Digitalis intoxication is a frequent outcome of chronic treatment with digitalis glycosides but uncommon following accidental intake or self-poisoning.1 Ventricular arrhythmias are an expression of this complication and can usually be controlled thru conventional means including suspension of the drug. However, in the presence of potentially lethal arrhythmias and kidney failure difficult decisions must be taken as normal antiarrhythmic therapy may be inappropriate and put the patient at risk. In ventricular arrhythmia, bidirectional ventricular tachycardia (BVT) is a rare outcome; it is virtually a diagnosis of digitalis toxicity and indicates a life-threatening situation.

We present the case of a 75-year-old woman with antecedents of chronic atrial fibrillation and arterial hypertension, being treated with acenocoumarol, digoxin (0.25 mg/day) and lisinopril, who attended Emergency Room for dyspnea.
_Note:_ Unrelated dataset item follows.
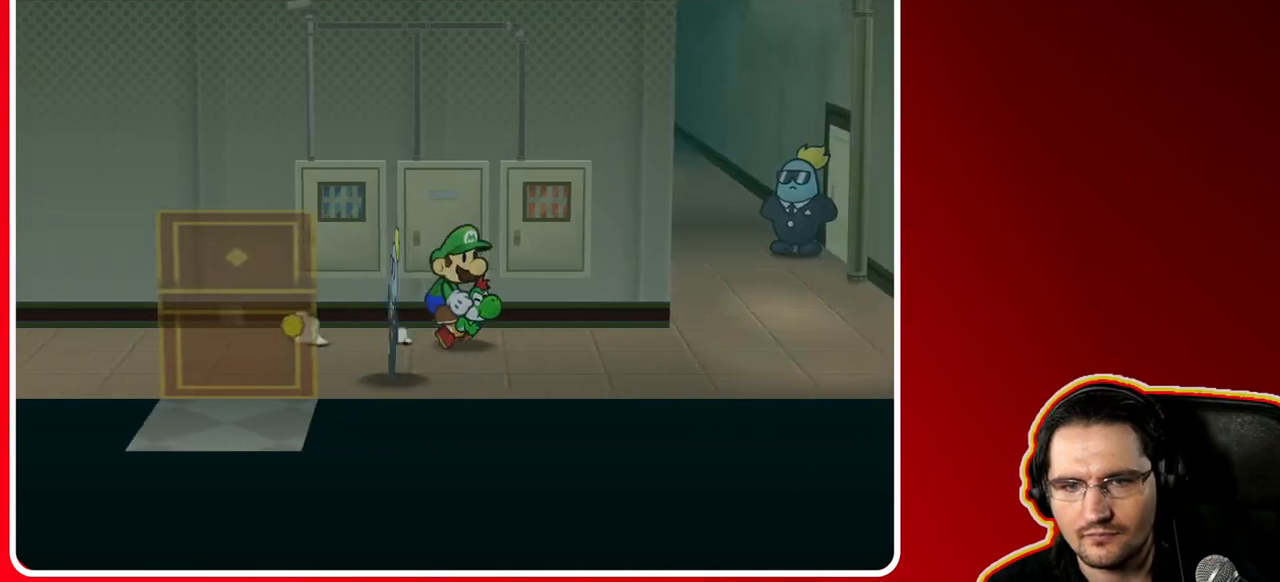
{"dt_ms": 500, "buttons": [], "left_stick": "up-right", "right_stick": "center", "events": [[483, "left_stick", "up-right"]]}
In the initial physical examination we found tachypnea, jugular venous distension when reclined at 45 degrees, normotension and a poor general clinical status. In the cardiorespiratory examination, auscultation showed arrhythmic tones at 150 beats/minute and bibasal crepitations. Analysis showed urea 149 mg/dL, creatinine 3.1 mg/dL and potassium 5.1 mEq/L. The electrocardiogram (ECG) showed atrial fibrillation with a 150 beats/minute mean ventricular frequency (Figure 1). The patient was clinically stable following diuretic treatment and was hospitalized with improved renal function (urea, 130 mg/dL; creatinine, 2.6) and persistent hyperpotassemia (5.8 mEq/L). She maintained a regimen of 0.25 mg/day of oral digoxin until day 5 when she presented symptoms of left heart failure and hypotension (the ECG is in Figure 2). Frequency, regularity, and bidirectionality of the QRS complex in the frontal plane led us to diagnose BVT possibly caused by digitalis. Digoxinemia was 6 ng/mL (normal: 0.8-2 ng/mL). Given the potential life-threatening risk, disturbed ventricular rhythm in the presence of heart failure, kidney failure, hyperpotassemia, the fact that antiarrhythmic agents can entail increased risk and that electric cardioversion is counterindicated, we decided to use specific antidigoxin antibodies. After monitoring and a negative skin test, the patient was administered 450 mg of antidigoxin Fab with the altered rhythm disappearing within 1 hour of administration (Figure 3). Subsequent Doppler echocardiography showed concentric hypertrophy of the left ventricle with conserved systolic function.

Figure 1. Atrial fibrillation with mean ventricular frequency 150 beats/minute. "Narrow" QRS complex, i.e. <120 ms duration.

Figure 2. Bidirectional ventricular tachycardia. Note that in the frontal plane QRS complex morphology alternates between ­60° and +120°. Duration is <120 ms.

Figure 3. Atrial fibrillation with mean ventricular frequency 90 beats/minute. QRS complex morphology is again similar to that of QRS complex prior to ventricular tachycardia.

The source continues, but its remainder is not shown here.